It’s strange that Shakespeare’s most psychologically complex tragedy has trumped so many opera composers, despite ticking so many opera boxes. There are over sixty versions out there, with only Ambroise Thomas’s currently anywhere near core repertoire – and I occasionally wonder when Humphrey Searle’s vast serialist outing (mounted at Covent Garden in the 1960s) last saw a stage.
Brett Dean’s take on Hamlet (first seen during this year’s Glyndebourne summer festival) manages the transfer to opera with resounding success via Matthew Jocelyn’s clever filleting and conflation of the play (based on mixed editions). He cuts Fortinbras completely and most of Act Four and teases our Hamlet expectations with fragments of the hero’s famous soliloquy, mentions of angels and a much-repeated tag “The rest is…” completed only at the very end.
Jocelyn’s editing is eminently music-friendly and very tight – if it were performed without the music it would have a cartoon-like directness – and while his word-games and his reassignment of familiar speeches to different characters may seem contrived, it provides Dean with a sort of Hamlet fantasy that honours the original.
There are moments in the first half (the best part of two hours) when you might begin to wonder where Jocelyn’s priorities, mainly to do with characterisation, lie, but that is not a problem with Dean’s music, which goes behind the text to explain characters disintegrating in a plot of Oedipus-like entrapment with devastating accuracy. If his score – with some brilliantly imagined electronic effects, groups of players and chorus dotted through the auditorium and, in the crucial Players’ scene, a marvellous role for accordion – doesn’t hum with tunes, it does so with atmosphere.
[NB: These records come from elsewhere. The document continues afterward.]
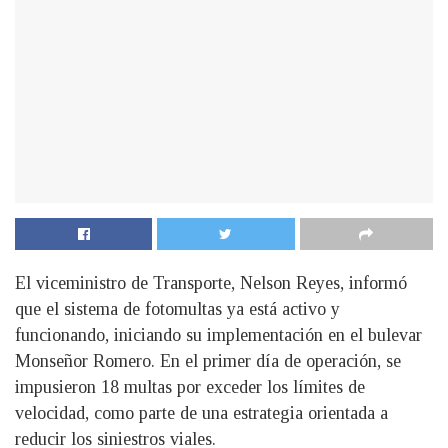
El viceministro de Transporte, Nelson Reyes, informó
que el sistema de fotomultas ya está activo y
funcionando, iniciando su implementación en el bulevar
Monseñor Romero. En el primer día de operación, se
impusieron 18 multas por exceder los límites de
velocidad, como parte de una estrategia orientada a
reducir los siniestros viales.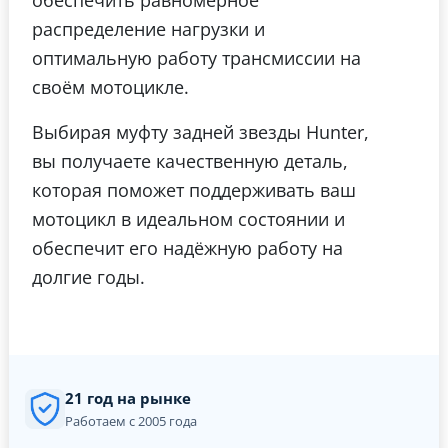
распределение нагрузки и
оптимальную работу трансмиссии на
своём мотоцикле.
Выбирая муфту задней звезды Hunter,
вы получаете качественную деталь,
которая поможет поддерживать ваш
мотоцикл в идеальном состоянии и
обеспечит его надёжную работу на
долгие годы.
21 год на рынке
Работаем с 2005 года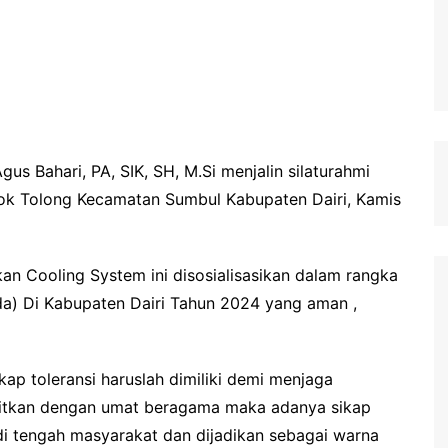
Agus Bahari, PA, SIK, SH, M.Si menjalin silaturahmi
ok Tolong Kecamatan Sumbul Kabupaten Dairi, Kamis
n Cooling System ini disosialisasikan dalam rangka
a) Di Kabupaten Dairi Tahun 2024 yang aman ,
kap toleransi haruslah dimiliki demi menjaga
kaitkan dengan umat beragama maka adanya sikap
i tengah masyarakat dan dijadikan sebagai warna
The vocal lines generally suit the words and the singers’ ranges so that there is a near-perfect music-theatre balance. Best of all, of all the productions or films of the play I’ve seen, Dean and Jocelyn get closest to an unremitting neurotic tension that infects the whole with extremes of bi-polar clarity and delusion – and, crucially, there are moments when the drama takes you by the throat, particularly so in Act Two, when Ophelia’s madness, her reported suicide and the ensuing grave-scene distress us on an epic scale.
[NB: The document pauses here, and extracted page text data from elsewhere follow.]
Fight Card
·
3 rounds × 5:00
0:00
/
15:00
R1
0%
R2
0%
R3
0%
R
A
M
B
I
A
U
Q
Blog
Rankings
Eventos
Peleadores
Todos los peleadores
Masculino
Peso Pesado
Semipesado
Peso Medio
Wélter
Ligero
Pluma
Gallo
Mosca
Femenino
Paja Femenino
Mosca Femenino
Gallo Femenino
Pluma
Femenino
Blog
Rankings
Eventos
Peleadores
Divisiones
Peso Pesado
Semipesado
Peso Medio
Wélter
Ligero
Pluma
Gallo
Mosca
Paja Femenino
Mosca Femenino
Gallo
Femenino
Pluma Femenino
David Butt Philip (he played Laertes in the summer run) triumphs, if that’s the word, as the prince, a bravura, deeply-felt performance of a man on the edge, searingly sung and acted. Indeed, the acting is so gripping that I often found myself deferring to that rather than to the music. You could see and hear Ophelia’s fragile wits unraveling in Jennifer France’s disturbingly realistic portrayal, and her hopeless relationships with both Hamlet and her pompous father Polonius (brilliantly judged by Jeffrey Lloyd-Roberts, bumbling along as though he’s the only one in step) are tear-jerking stuff. Claudius, presented as a king who never dares take his crown off, is played by William Dazeley with a queasy mix of unease and aggression, and Louise Winter’s excellent Gertrude develops into an incisive study of a woman getting further and further out of her depth. Brian Bannatyne-Scott is vividly cast as three agents of death – the Ghost, the Player King and the Gravedigger, Gavan Ring’s Horatio is so close to Hamlet as to be his guardian angel, and Rupert Charlesworth is a noble, heroic Laertes. Rosencrantz and Guildenstern played by countertenors as a Gilbert and George-style double-act backfires as comic light relief, but they are engagingly duplicitous – and they are well and truly dead by the end.
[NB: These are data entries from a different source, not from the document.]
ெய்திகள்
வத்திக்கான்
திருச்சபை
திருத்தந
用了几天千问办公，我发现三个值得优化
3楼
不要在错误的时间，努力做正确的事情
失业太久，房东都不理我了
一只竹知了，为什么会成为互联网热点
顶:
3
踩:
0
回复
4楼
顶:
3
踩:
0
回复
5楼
The chorus’s music has some wonderful merges into the orchestra , and the playing in the pit, guided by Duncan Ward’s poised and detailed conducting, is completely on song with Dean’s demands. The cinematic scene-crowding is directed with relentless panache and gives the illusion of activity. The rare moments of unabashed lyricism – there is a flash of Peter Grimes-like intensity near the start – made me wish for some more reflective music, but I came out of Dean’s Hamlet enthralled and moved.